Saves a model checkpoint.

Parameters
  • model – A MoleculeModel.

  • scaler – A StandardScaler fitted on the data.

  • features_scaler – A StandardScaler fitted on the features.

  • atom_descriptor_scaler – A StandardScaler fitted on the atom descriptors.

  • bond_feature_scaler – A StandardScaler fitted on the bond_fetaures.

  • args – The TrainArgs object containing the arguments the model was trained with.

  • path – Path where checkpoint will be saved.

chemprop.utils.save_smiles_splits(data_path: str, save_dir: str, task_names: Optional[List[str]] = None, features_path: Optional[List[str]] = None, train_data: Optional[chemprop.data.data.MoleculeDataset] = None, val_data: Optional[chemprop.data.data.MoleculeDataset] = None, test_data: Optional[chemprop.data.data.MoleculeDataset] = None, logger: Optional[logging.Logger] = None, smiles_columns: Optional[List[str]] = None) None[source]

Saves a csv file with train/val/test splits of target data and additional features. Also saves indices of train/val/test split as a pickle file. Pickle file does not support repeated entries with the same SMILES or entries entered from a path other than the main data path, such as a separate test path.

Parameters
  • data_path – Path to data CSV file.

  • save_dir – Path where pickle files will be saved.

  • task_names – List of target names for the model as from the function get_task_names(). If not provided, will use datafile header entries.

  • features_path – List of path(s) to files with additional molecule features.

  • train_data – Train MoleculeDataset.

  • val_data – Validation MoleculeDataset.

  • test_data – Test MoleculeDataset.

  • smiles_columns – The name of the column containing SMILES. By default, uses the first column.

  • logger – A logger for recording output.

chemprop.utils.timeit(logger_name: Optional[str] = None) Callable[[Callable], Callable][source]

Creates a decorator which wraps a function with a timer that prints the elapsed time.

Parameters

logger_name – The name of the logger used to record output.
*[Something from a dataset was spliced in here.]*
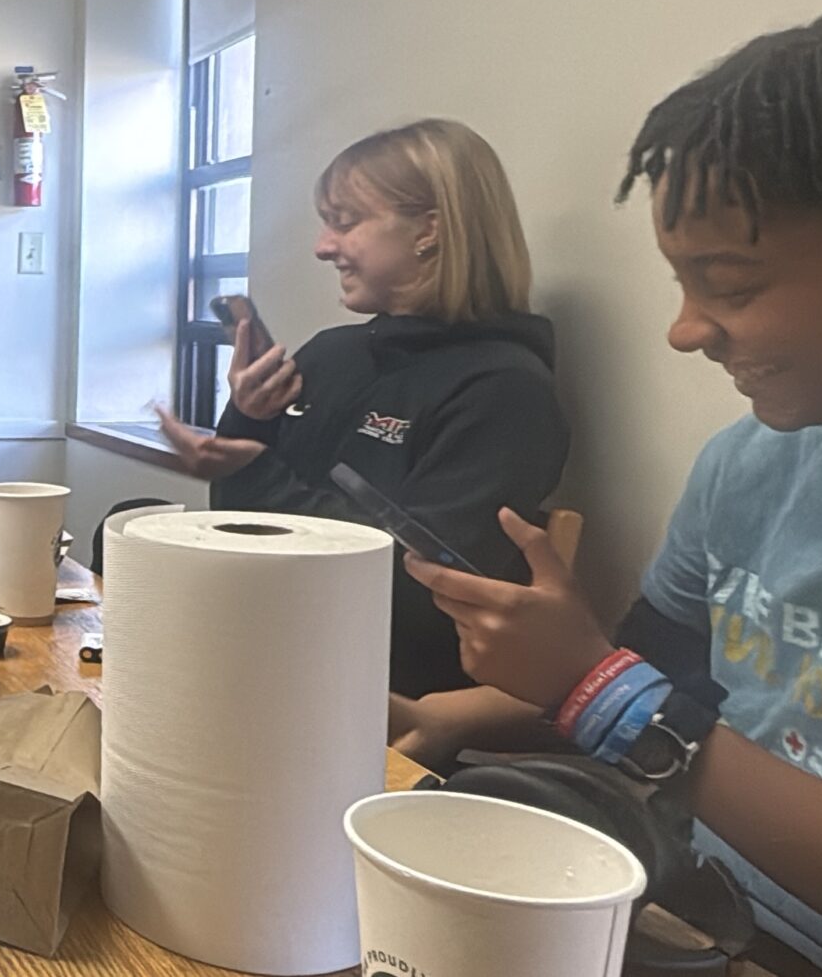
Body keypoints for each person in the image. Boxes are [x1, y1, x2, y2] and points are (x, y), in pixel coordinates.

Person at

If None, uses print instead.

Returns

A decorator which wraps a function with a timer that prints the elapsed time.

chemprop.utils.update_prediction_args(predict_args: chemprop.args.PredictArgs, train_args: chemprop.args.TrainArgs, missing_to_defaults: bool = True, validate_feature_sources: bool = True) None[source]

Updates prediction arguments with training arguments loaded from a checkpoint file. If an argument is present in both, the prediction argument will be used.

Also raises errors for situations where the prediction arguments and training arguments are different but must match for proper function.

Parameters
  • predict_args – The PredictArgs object containing the arguments to use for making predictions.

  • train_args – The TrainArgs object containing the arguments used to train the model previously.

  • missing_to_defaults – Whether to replace missing training arguments with the current defaults for :class: ~chemprop.args.TrainArgs. This is used for backwards compatibility.

  • validate_feature_sources – Indicates whether the feature sources (from path or generator) are checked for consistency between the training and prediction arguments. This is not necessary for fingerprint generation, where molecule features are not used.